TASK PROMPT :: Transcribe exactly the line containing "Somfy Connexoon" and each line after it, through the end of the entries, with nothing before or after.

GIVEN DATA ::
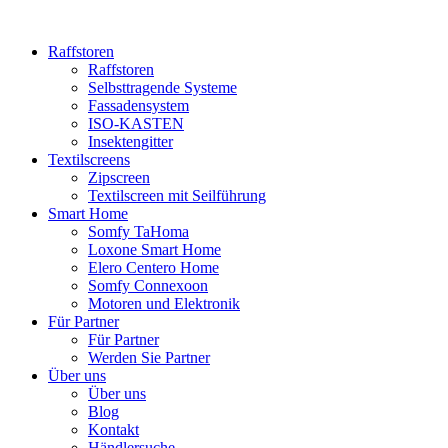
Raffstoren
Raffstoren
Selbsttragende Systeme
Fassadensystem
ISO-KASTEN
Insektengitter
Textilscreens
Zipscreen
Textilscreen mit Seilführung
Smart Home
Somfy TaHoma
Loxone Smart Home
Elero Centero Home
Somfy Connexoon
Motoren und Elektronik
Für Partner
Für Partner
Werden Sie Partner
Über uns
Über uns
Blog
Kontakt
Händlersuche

TASK SOLUTION ::
Somfy Connexoon
Motoren und Elektronik
Für Partner
Für Partner
Werden Sie Partner
Über uns
Über uns
Blog
Kontakt
Händlersuche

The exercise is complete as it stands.